I am very happy and also a bit proud that I have remained steadfast and uncompromisingly focused on artistic and artisanal quality. It was the right decision – and a wise one. I would never have thought that I could start all over again in old age!

Your editorials and newsletters always speak to and from my heart. I admire your dedication and commitment. I also always share your texts with my business partner Stephan Alof.

I wish you all the best and I hope we will keep in touch. We are planning a big event to celebrate the inauguration of our new business premises. Of course, you are most cordially invited.

Best regards,


Jo Jünger, Lene Jünger

Jo Jünger was buried in a coffin designed by her daughter Lene. Jo Jünger was the wife of the goldsmith Hermann Jünger, a former professor at the Academy of Fine Arts.

Wolfgang Dauner

“w e i s s über den Tod hinaus” also created a worthy setting for the Stuttgart jazz legend Wolfgang Dauner.


Dear Lydia,

I am very pleased that your funeral home, with which you support many artists, is flourishing so well. It is a fine example of living culture that does not deny the inevitable end. We would be delighted to take you up on your offer of journalistically accompanying a funeral with your artists’ wonderful urns or coffins. The topic fits well into our increasingly holistic approach, i.e. the embedding of art and craft into the big picture. Your funeral home is a prime example of this. Artistic jewelry and vessels indeed have otherworldly dimensions, so this would be a marvelous addition.

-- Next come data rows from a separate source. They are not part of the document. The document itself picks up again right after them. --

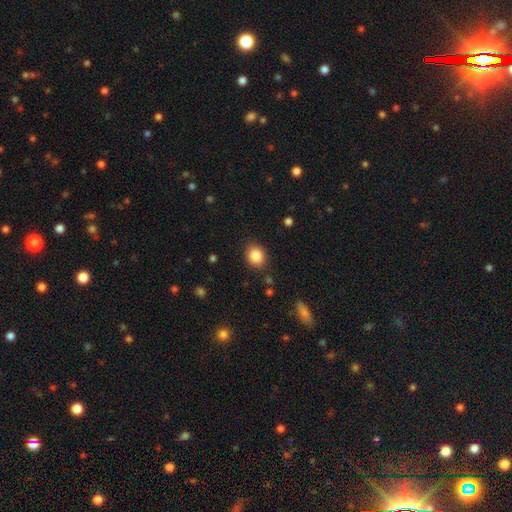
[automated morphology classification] smooth-or-featured: smooth: 85% | star or artifact: 10% | featured or disk: 5%
  how-rounded: round: 60% | in between: 39% | cigar-shaped: 1%
  merging: none: 87% | minor disturbance: 9% | major disturbance: 3% | merger: 1%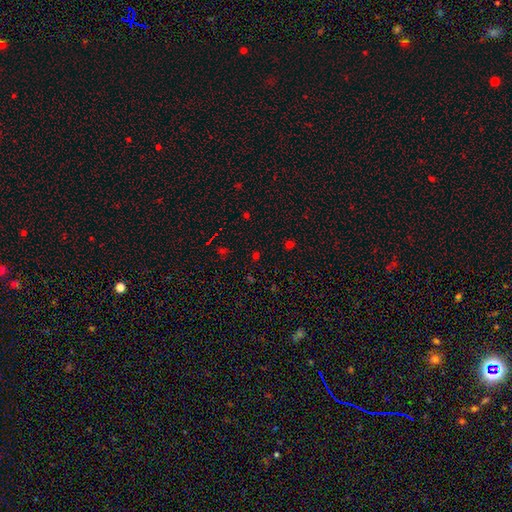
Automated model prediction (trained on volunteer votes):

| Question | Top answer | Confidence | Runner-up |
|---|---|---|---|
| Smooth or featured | star or artifact | 51% | smooth (42%) |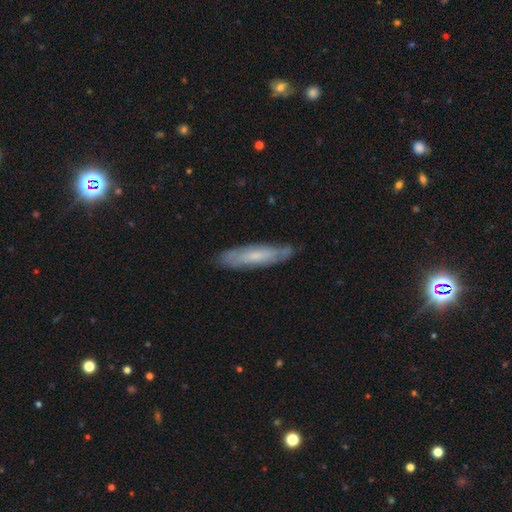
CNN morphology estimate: Q: Smooth or featured?
A: smooth (49%); runner-up: featured or disk (44%)
Q: Merging?
A: none (81%); runner-up: minor disturbance (14%)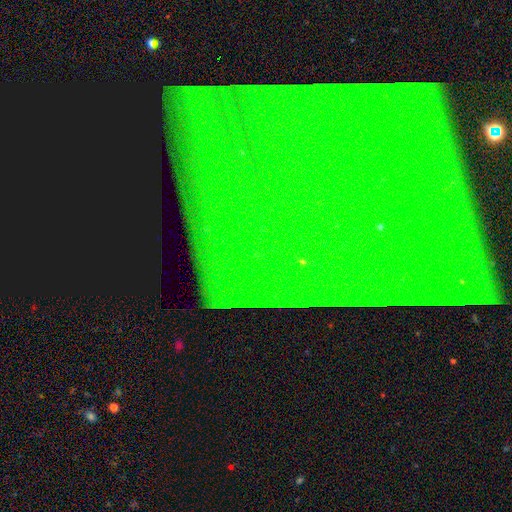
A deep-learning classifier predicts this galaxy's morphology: A star or artifact, not a galaxy (86%).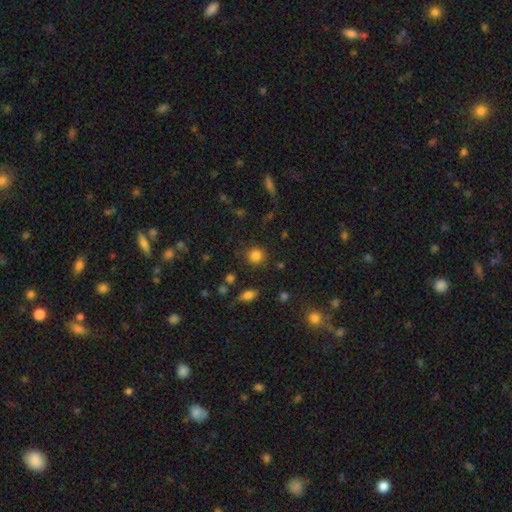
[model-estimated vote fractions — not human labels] This is clearly a smooth galaxy (84%). How rounded: clearly round (90%). Merging: clearly none (87%).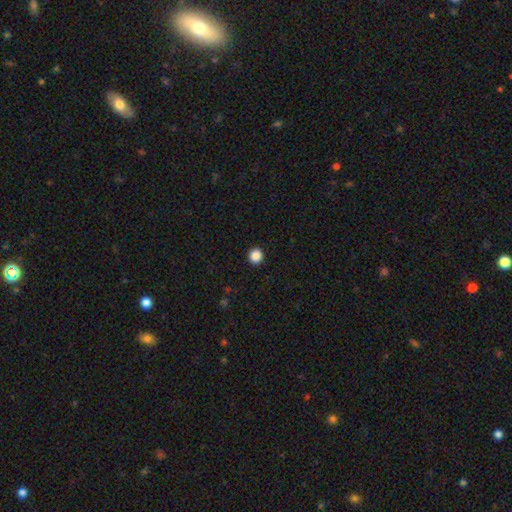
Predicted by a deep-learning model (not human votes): Smooth or featured?
  - smooth: 88% *
  - star or artifact: 10%
  - featured or disk: 2%
How rounded?
  - round: 92% *
  - in between: 7%
  - cigar-shaped: 1%
Merging?
  - none: 93% *
  - minor disturbance: 4%
  - major disturbance: 2%
  - merger: 1%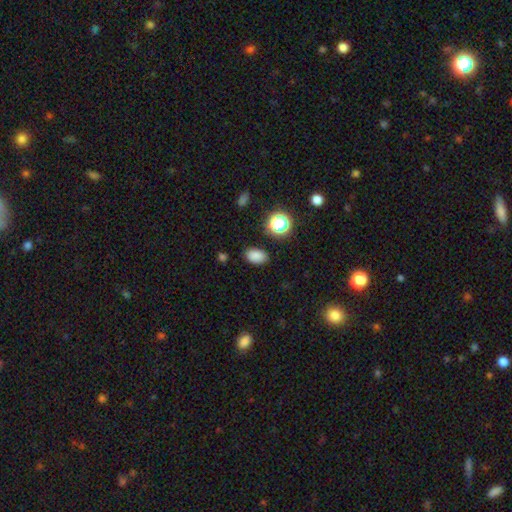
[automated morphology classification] This appears to be a smooth galaxy with no disk features (82%) that is in between round and cigar-shaped (85%). Merging: none (85%).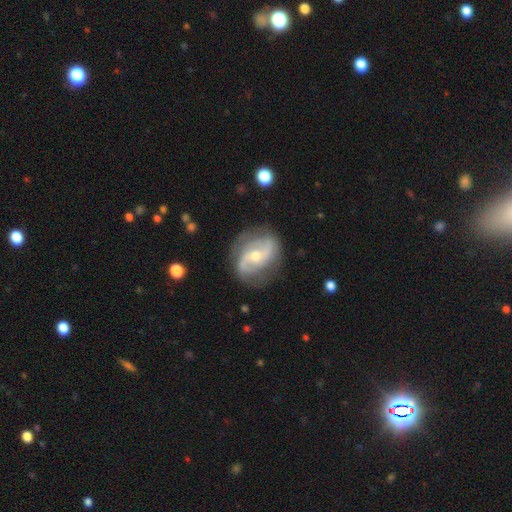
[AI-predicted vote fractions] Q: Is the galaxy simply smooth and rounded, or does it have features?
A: featured or disk — 84%.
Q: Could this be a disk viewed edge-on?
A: no — 97%.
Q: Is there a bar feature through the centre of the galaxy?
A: no — 47%.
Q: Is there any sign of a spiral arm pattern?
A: yes — 94%.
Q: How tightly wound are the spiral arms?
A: medium — 44%.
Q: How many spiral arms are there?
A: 2 — 85%.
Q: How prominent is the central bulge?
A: small — 48%, tied with moderate.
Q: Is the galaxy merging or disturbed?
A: none — 75%.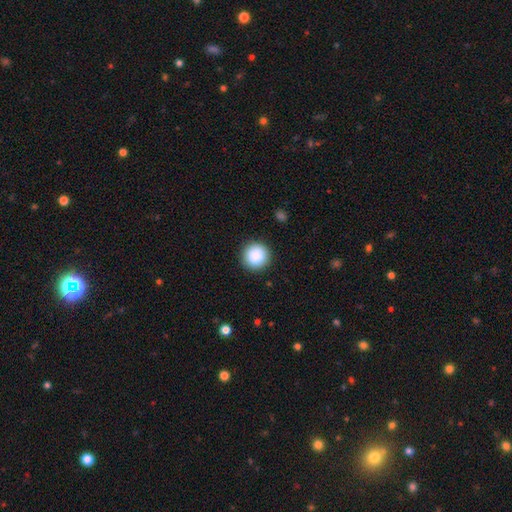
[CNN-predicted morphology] A smooth galaxy with no disk features (89%) that is round (96%). Merging: none (91%).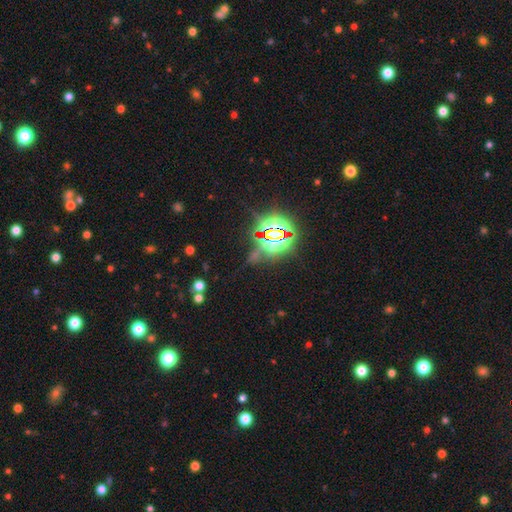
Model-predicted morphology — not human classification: Overall: star or artifact (80%).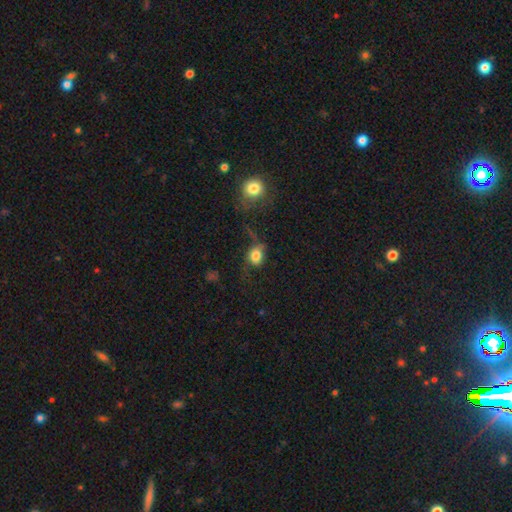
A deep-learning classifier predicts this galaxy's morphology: A smooth galaxy with no disk features (78%) that is round (51%). Merging: none (41%).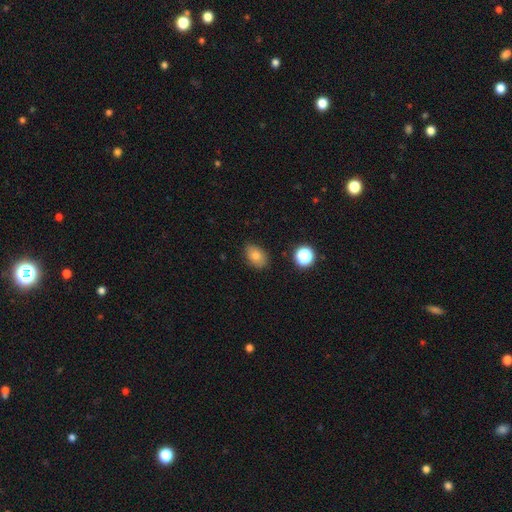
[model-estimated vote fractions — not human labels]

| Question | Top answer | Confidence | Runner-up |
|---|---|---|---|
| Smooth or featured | smooth | 80% | star or artifact (11%) |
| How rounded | in between | 80% | round (18%) |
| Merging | none | 81% | minor disturbance (15%) |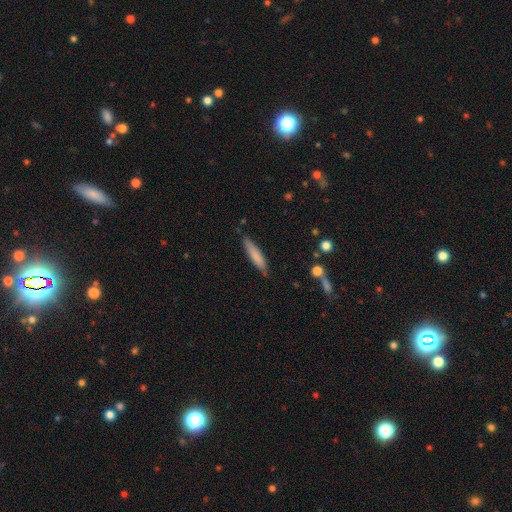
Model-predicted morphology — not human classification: Overall: smooth (76%). How rounded: cigar-shaped (87%). Merging: none (83%).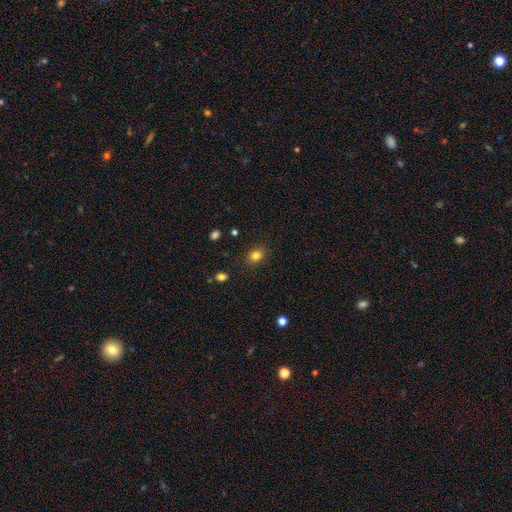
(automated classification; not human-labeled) A smooth galaxy with no disk features (82%) that is in between round and cigar-shaped (61%).

Vote fractions:
- Smooth or featured? smooth: 82% / star or artifact: 11% / featured or disk: 6%
- How rounded? in between: 61% / round: 38% / cigar-shaped: 1%
- Merging? none: 86% / minor disturbance: 10% / major disturbance: 3% / merger: 1%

“Start over again in old age” is a good motto, especially when it comes to making a meaningful contribution toward a better world. I believe the coronavirus crisis has made many people think more deeply and has strengthened their conviction that we cannot simply continue as before. Less because of coronavirus than because of the increasingly more severe threat of extinction of species, we have let our garden grow even more wildly and profusely this year than ever. I always think of Hermann Jünger’s allegory that contemporary jewelry is a living flowery meadow.

Many greetings and a nice evening,


Reinhold Ludwig, Art Aurea

Ludwig’s garden: rosemary, sage and mint grow luxuriantly – and benefit countless insects and birds.

Dear Reinhold,

I know many people who have become more thoughtful and changed their behavior. Just like you, I notice this change in myself and in my buying behavior. I also experience it when I explain my funeral products and the philosophy behind them. Our clients are grateful and enthusiastic that at long last the appreciation for deceased relatives is being reflected in the art of funerals and no longer stands in stark discrepancy to an individually lived life. Industrially manufactured mass-produced merchandise cannot appropriately represent such a life at a funeral.

By the way, I am always happy to add other artists to my w e i s s network, assuming, of course, that they are professionally involved in funeral culture and farewell art. I have also noticed that in this context fair prices are paid for the artistic and artisanal work. Since coronavirus at the latest, many people have realized what it means for our cities when crafts, art and culture disappear from a cityscape.

I often think about how our lives are likely to change in the future and I really tremendous opportunities in the current crisis, which has catalyzed collective reflection and rethinking. Many people are already beginning to feel these positive changes.

I wish you all the best and I look forward to seeing you soon when Stephan Alof and I co-host the official opening of our new business premises.